→ Supplied data
=======

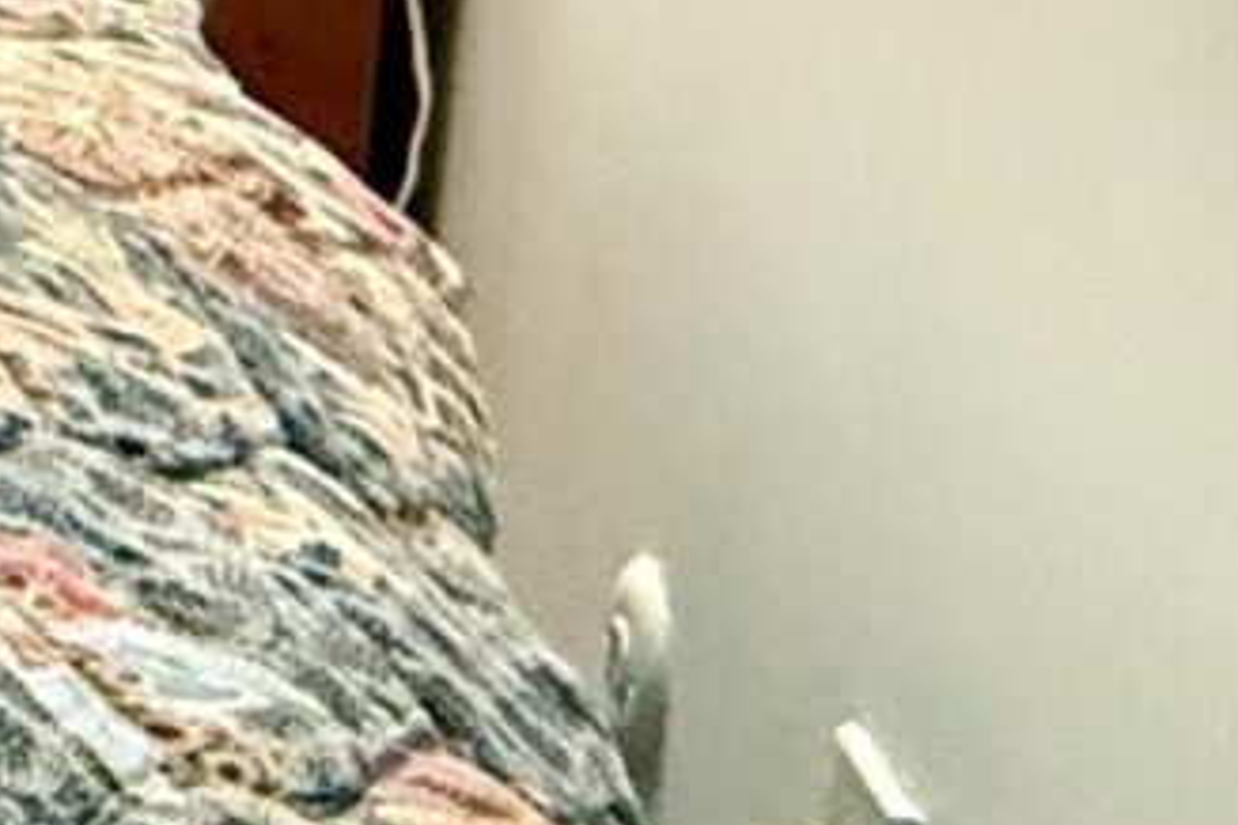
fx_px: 3920
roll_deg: -1.0
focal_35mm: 114
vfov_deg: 11.1
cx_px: -2764
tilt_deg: -6.2
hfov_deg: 10.4
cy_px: -727
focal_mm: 2.22
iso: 400
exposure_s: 1/60
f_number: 2.2
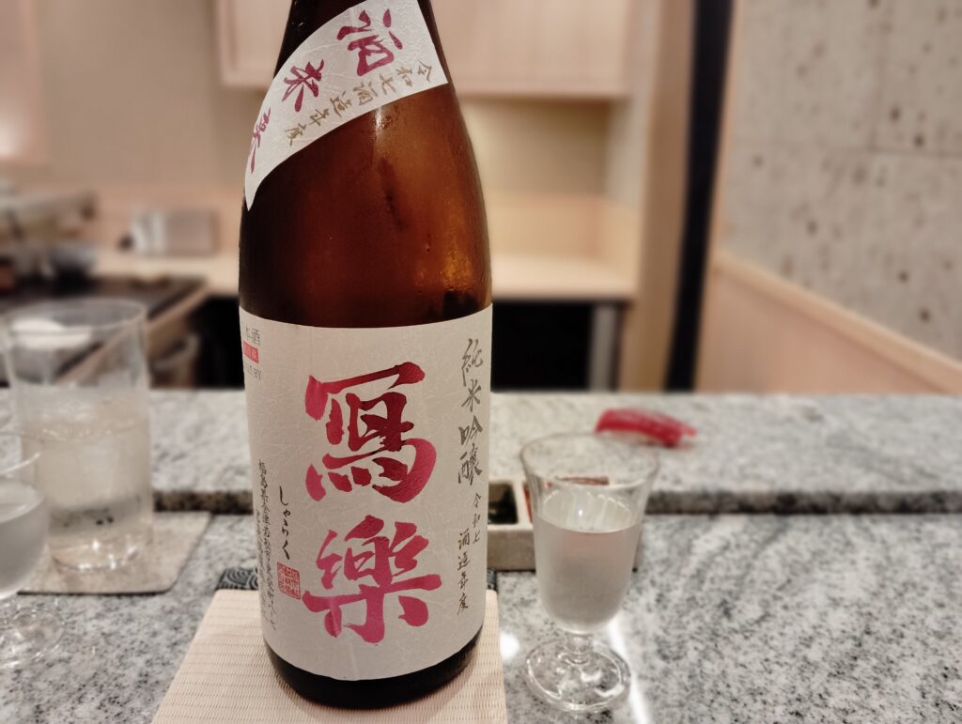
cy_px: 362
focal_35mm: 28
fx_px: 779
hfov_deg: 63.4
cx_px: 481
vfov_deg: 49.9
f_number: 1.8
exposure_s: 1/33.3
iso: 222
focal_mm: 4.22
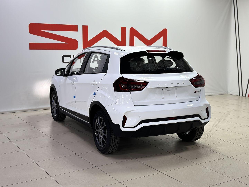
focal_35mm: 48
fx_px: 345
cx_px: 124
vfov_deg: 30.3
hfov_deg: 39.7
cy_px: 94
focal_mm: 6.86
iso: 64
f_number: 1.78
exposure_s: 1/100
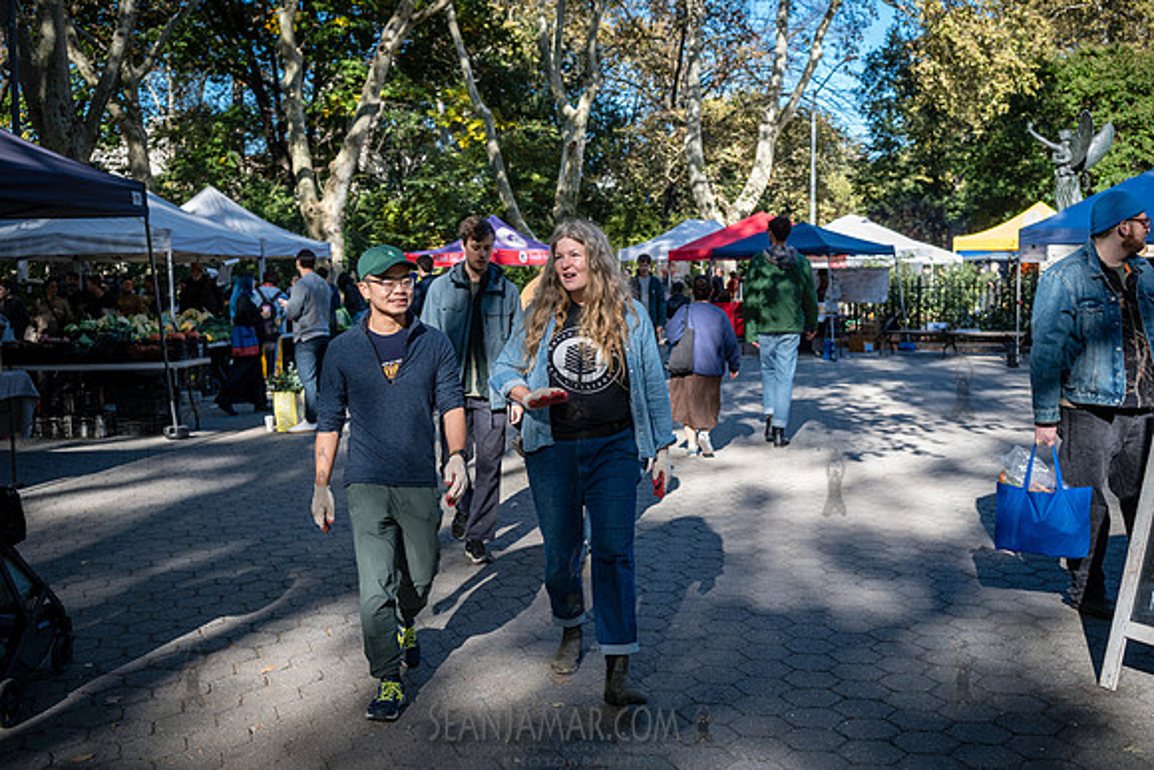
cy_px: 385
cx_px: 568
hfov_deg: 53.1
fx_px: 1154
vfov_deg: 36.9
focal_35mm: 36
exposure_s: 1/2500
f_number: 4
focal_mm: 35
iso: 1000
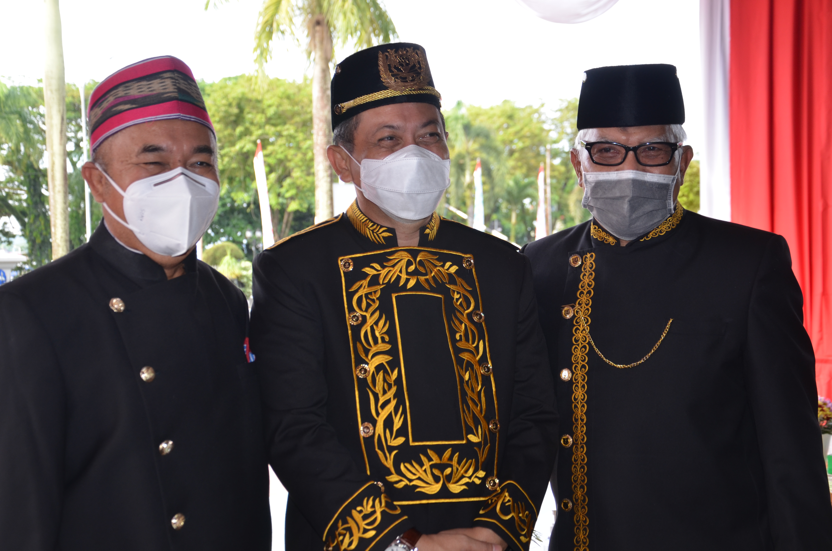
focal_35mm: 52
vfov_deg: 25.6
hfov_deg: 37.9
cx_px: 416
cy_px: 276
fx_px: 1211
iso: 320
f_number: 4.5
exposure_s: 1/125
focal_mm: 35
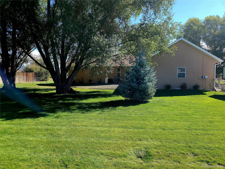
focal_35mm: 26
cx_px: 112
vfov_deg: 53.1
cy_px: 84
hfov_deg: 67.3
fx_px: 169
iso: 40
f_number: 1.8
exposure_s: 1/1000
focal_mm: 5.4
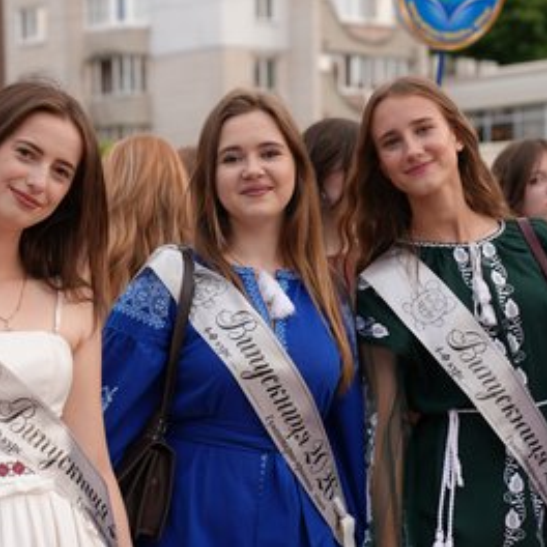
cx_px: 209
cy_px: 272
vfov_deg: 19.3
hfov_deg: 19.3
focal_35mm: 90
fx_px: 1609
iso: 125
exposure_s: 1/160
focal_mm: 70
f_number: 4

=======

→ Problem statement
Pictures are to be left out, and each line from the one that contains "fx_px: 1154" through the end of the listing is to be copied exactly.

→ Completed task
fx_px: 1154
vfov_deg: 36.9
focal_35mm: 36
exposure_s: 1/2500
f_number: 4
focal_mm: 35
iso: 1000
focal_35mm: 52
vfov_deg: 25.6
hfov_deg: 37.9
cx_px: 416
cy_px: 276
fx_px: 1211
iso: 320
f_number: 4.5
exposure_s: 1/125
focal_mm: 35
focal_35mm: 26
cx_px: 112
vfov_deg: 53.1
cy_px: 84
hfov_deg: 67.3
fx_px: 169
iso: 40
f_number: 1.8
exposure_s: 1/1000
focal_mm: 5.4
cx_px: 209
cy_px: 272
vfov_deg: 19.3
hfov_deg: 19.3
focal_35mm: 90
fx_px: 1609
iso: 125
exposure_s: 1/160
focal_mm: 70
f_number: 4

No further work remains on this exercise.